As the agent reaches a natural conclusion to a sub-task or encounters a dead end, it invokes complete_focus. During this consolidation phase, the agent generates a structured summary that captures the attempted actions, the facts or bugs learned, and the final outcome. The system then executes a withdrawal process: the generated summary is appended to a persistent "Knowledge" block located at the top of the context, and all intermediate messages between the initial checkpoint and the current step are deleted. This mechanism transforms the context from a monotonically increasing log into a "Sawtooth" pattern, where the context expands during exploration and collapses during consolidation. This allows the model to manage its own context based on the inherent structure of the task rather than arbitrary step counts.

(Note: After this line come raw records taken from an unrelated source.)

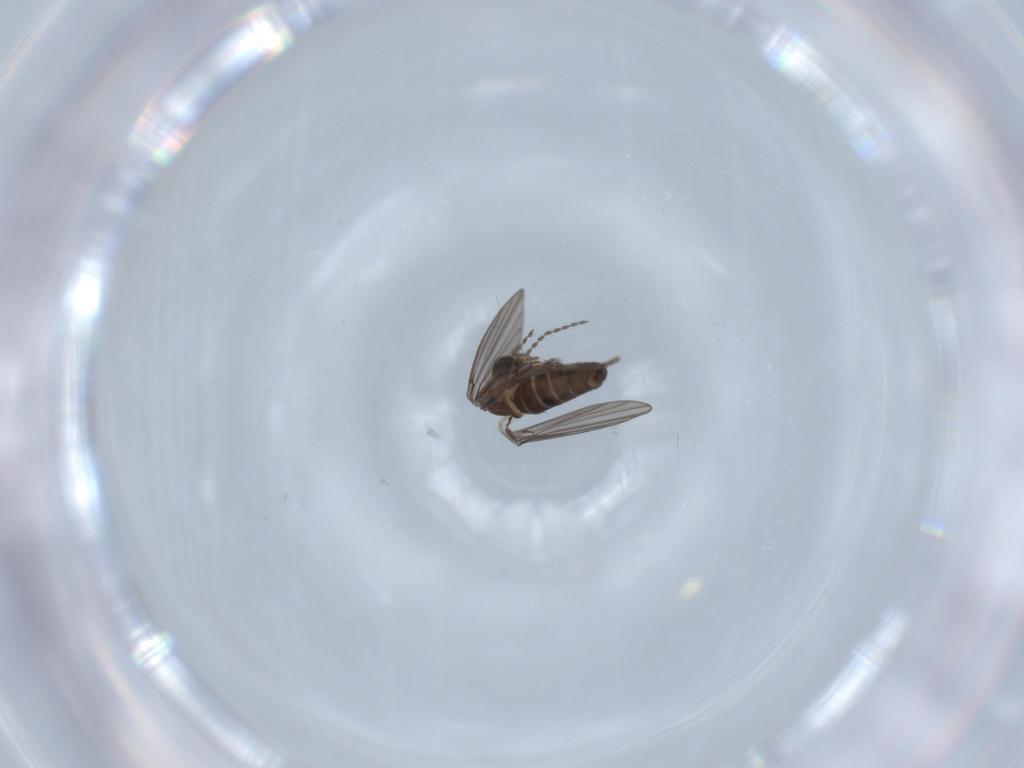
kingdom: Animalia
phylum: Arthropoda
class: Insecta
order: Diptera
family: Psychodidae
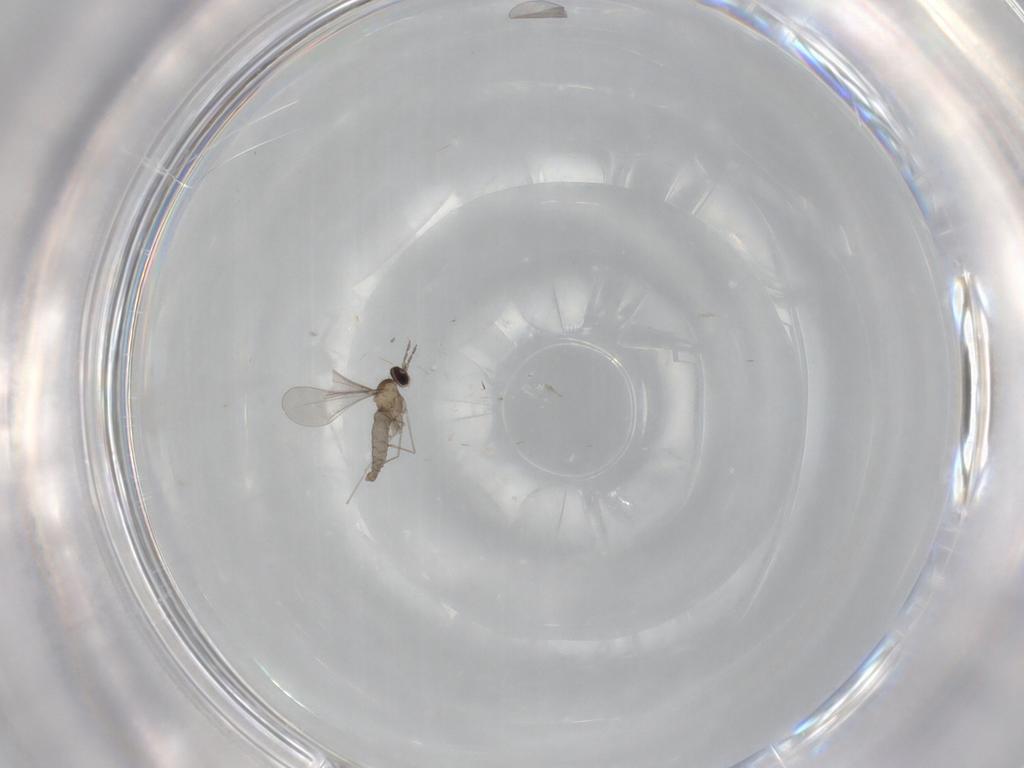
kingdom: Animalia
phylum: Arthropoda
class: Insecta
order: Diptera
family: Cecidomyiidae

To support this loop, the authors implement an optimized scaffold designed for software engineering tasks. This scaffold consists of two primary tools: a Persistent Bash session and a String-Replace Editor. The Persistent Bash tool provides a stateful shell environment where the working directory and environment remain consistent across multiple calls, mimicking a real-world developer terminal. To ensure precise file manipulation, the String-Replace Editor allows for targeted edits through exact string replacement, including operations such as viewing, creating, replacing, and inserting text. This approach avoids the common errors associated with full-file rewrites. The agent is guided by a system prompt to utilize these tools extensively, with a maximum limit of 150 steps, and is encouraged to implement tests before attempting to solve the primary problem.
Experiment
The Focus architecture was evaluated on five context-intensive SWE-bench Lite instances using an A/B comparison to determine if aggressive context compression could reduce token usage without sacrificing task accuracy. The experiments demonstrate that directive prompting, which enforces frequent and structured compression phases, enables significant token savings while maintaining the same success rate as a baseline agent. While the architecture is highly effective for exploration-heavy tasks, the results also indicate that compression overhead can occasionally exceed benefits in tasks requiring continuous iterative refinement.

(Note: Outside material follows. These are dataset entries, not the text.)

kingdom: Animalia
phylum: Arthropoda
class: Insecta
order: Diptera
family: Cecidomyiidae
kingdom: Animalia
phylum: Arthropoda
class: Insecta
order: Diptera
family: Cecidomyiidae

The authors compare a baseline agent against their Focus architecture on context-intensive software engineering tasks. Results show that the Focus agent achieves significant token reductions while maintaining the same level of task success as the baseline. The Focus agent achieves a substantial reduction in total token consumption compared to the baseline. Task success rates remain identical between the baseline and the Focus architecture. The Focus approach utilizes frequent compressions and message dropping to manage context efficiency.
The authors evaluate the Focus architecture against a baseline agent on context-intensive software engineering tasks to test its ability to manage context efficiency. By utilizing frequent compressions and message dropping, the Focus approach significantly reduces total token consumption. Ultimately, the architecture maintains the same level of task success as the baseline while operating much more efficiently.